The review also touches on some of the mechanisms of action that might underlie the therapeutic effects on pain.
“The analgesic action of LSD and psilocybin via [the descending noxious inhibitory control system], as well as cortical processing, provides a compelling argument for the use of these classic psychedelic agents in chronic pain. Furthermore, the analgesic effect of 5-HT1A/2A agonism increases with repeated treatment, unlike opioid receptor stimulation, which displays receptor upregulation and decreased therapeutic effect.”
In the article’s conclusion, the two South African authors emphasize the detrimental effect of U.S. prohibition, which has had ripple effects across the globe.
“The interruption in clinical research brought about by the Controlled Substances Act of 1970 had a major impact on knowledge of psychedelic agents and their potential role in the mental health and chronic pain epidemic of the 21st century,” they wrote. “The psychedelic renaissance, led by dedicated researchers and clinicians all over the world, has been slow and careful to reintroduce research into these plant-based alkaloids.
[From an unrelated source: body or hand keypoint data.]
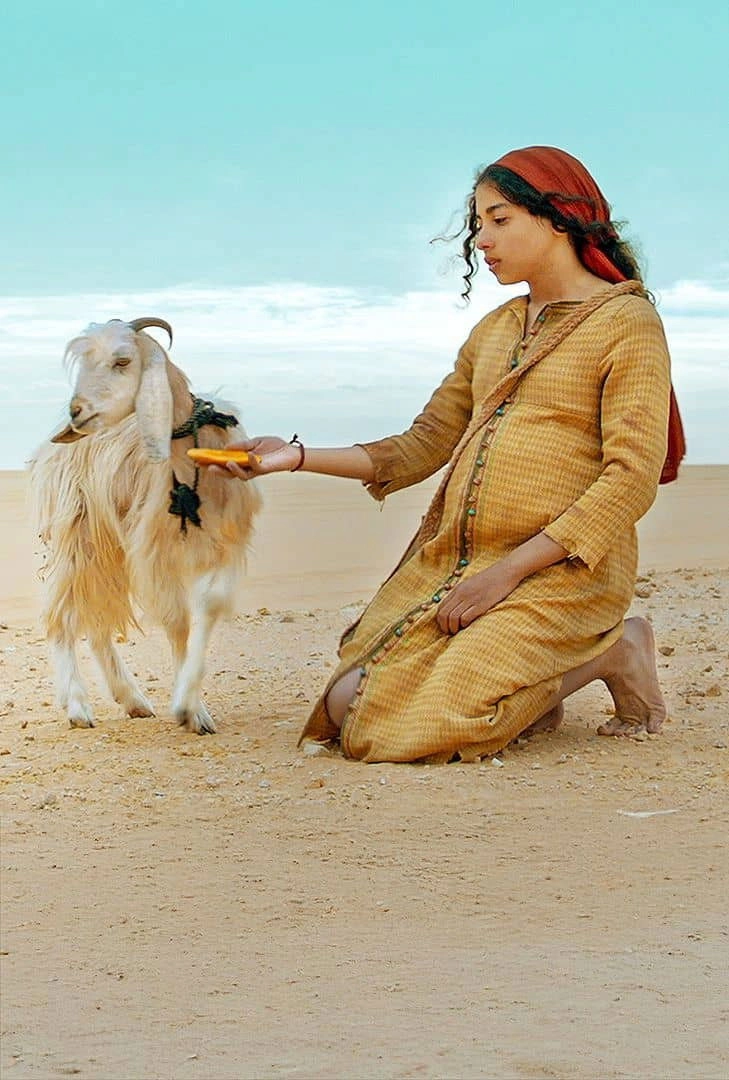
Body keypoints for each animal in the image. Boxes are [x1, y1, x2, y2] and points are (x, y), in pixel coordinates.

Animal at [30, 317, 261, 734]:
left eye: (122, 360)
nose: (77, 412)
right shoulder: (155, 550)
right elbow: (177, 621)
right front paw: (189, 709)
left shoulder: (224, 544)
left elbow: (208, 608)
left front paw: (192, 704)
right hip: (79, 535)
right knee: (62, 615)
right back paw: (77, 706)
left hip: (107, 548)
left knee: (97, 621)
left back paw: (133, 700)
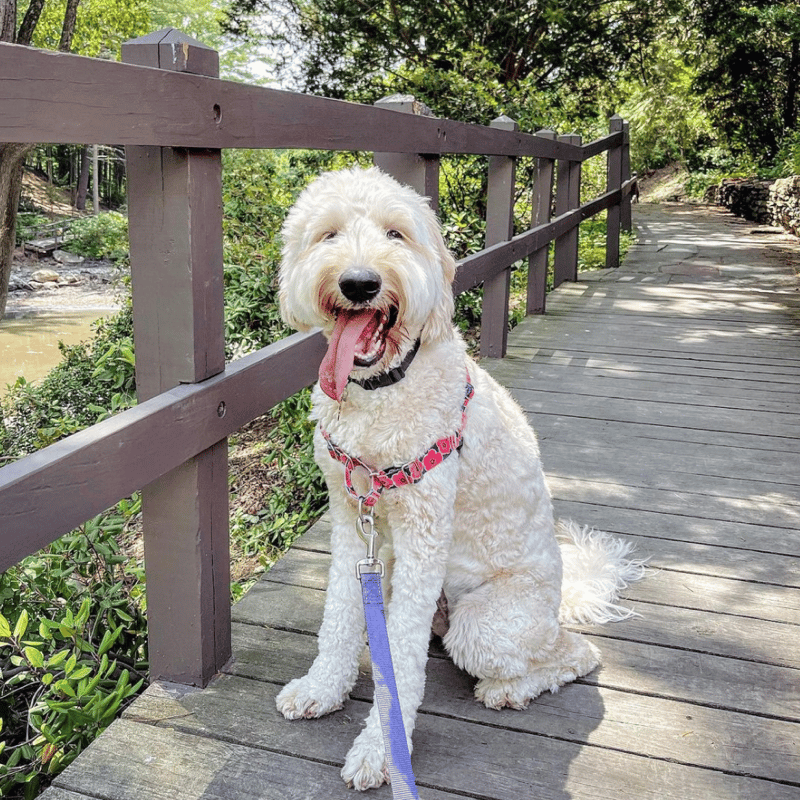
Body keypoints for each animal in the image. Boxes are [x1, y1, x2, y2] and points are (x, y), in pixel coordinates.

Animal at [276, 166, 644, 792]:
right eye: (328, 234)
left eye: (396, 234)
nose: (359, 283)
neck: (382, 391)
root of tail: (558, 605)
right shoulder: (352, 521)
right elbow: (339, 615)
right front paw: (322, 689)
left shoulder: (425, 533)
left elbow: (400, 659)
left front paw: (382, 751)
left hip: (487, 624)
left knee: (576, 655)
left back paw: (508, 690)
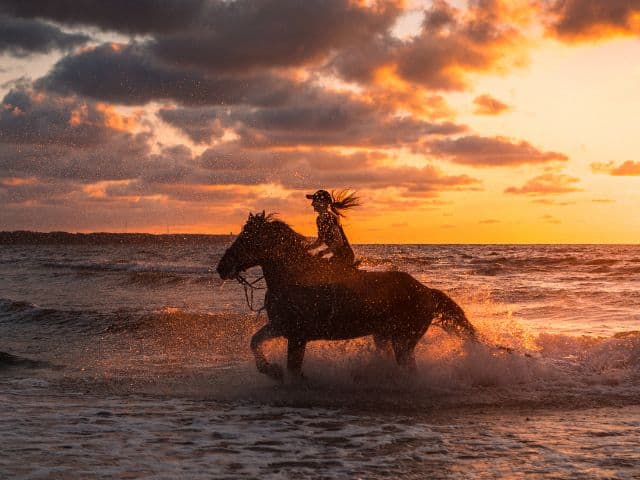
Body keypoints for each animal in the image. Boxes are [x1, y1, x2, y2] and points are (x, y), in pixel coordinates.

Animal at [216, 212, 476, 380]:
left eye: (247, 238)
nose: (222, 267)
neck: (294, 277)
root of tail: (427, 292)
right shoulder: (281, 327)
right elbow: (255, 341)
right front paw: (272, 371)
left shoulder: (297, 335)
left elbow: (293, 368)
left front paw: (281, 375)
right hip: (384, 336)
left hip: (404, 341)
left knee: (409, 369)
The current challenges we face in managing patients with chronic pain, with their substantial set of physical and psychological comorbidities, may achieve significant help from the unfolding research into the role of serotonin receptor binding in treating the neuroplastic mechanisms that underpin chronic nociplastic pain.”
A separate study published last month found that marijuana may also offer a more multidimensional approach to addressing pain than opioids, finding that cannabis was “equally efficacious” as opioids in treating pain but also offered “holistic” effects such as by improving sleep, focus and emotional wellbeing.
Yet another study published in November found that CBD effectively treated dental pain and could provide a useful alternative to opioids.
Meanwhile the Drug Enforcement Administration (DEA) in October proposed a dramatic increase in its 2023 production quotas for marijuana compounds and psychedelics like psilocybin and ibogaine to “support research and clinical trials” into the substances.
The proposal came as experts await a potential federal approval for certain psychedelics like psilocybin and MDMA as therapeutics for the treatment of serious mental health conditions.
DEA has touted its Schedule I drug production quotas as evidence that is supports rigorous research into the substances, but it’s faced criticism from advocates and scientists over actions that are viewed as antithetical to promoting studies.
Following pushback, DEA recently retreated on a proposed ban on psychedelic compounds that scientists say have research value.
That marked another win for scientific community, coming just one month after DEA abandoned separate plans to place five tryptamine psychedelics in Schedule I.
Meanwhile, a federal appeals court recently ruled against DEA in a lawsuit over a Washington State doctor’s petition to reschedule psilocybin. The court said DEA failed to explain its reasoning when it denied the petition, and it ordered the agency to provide a more complete justification.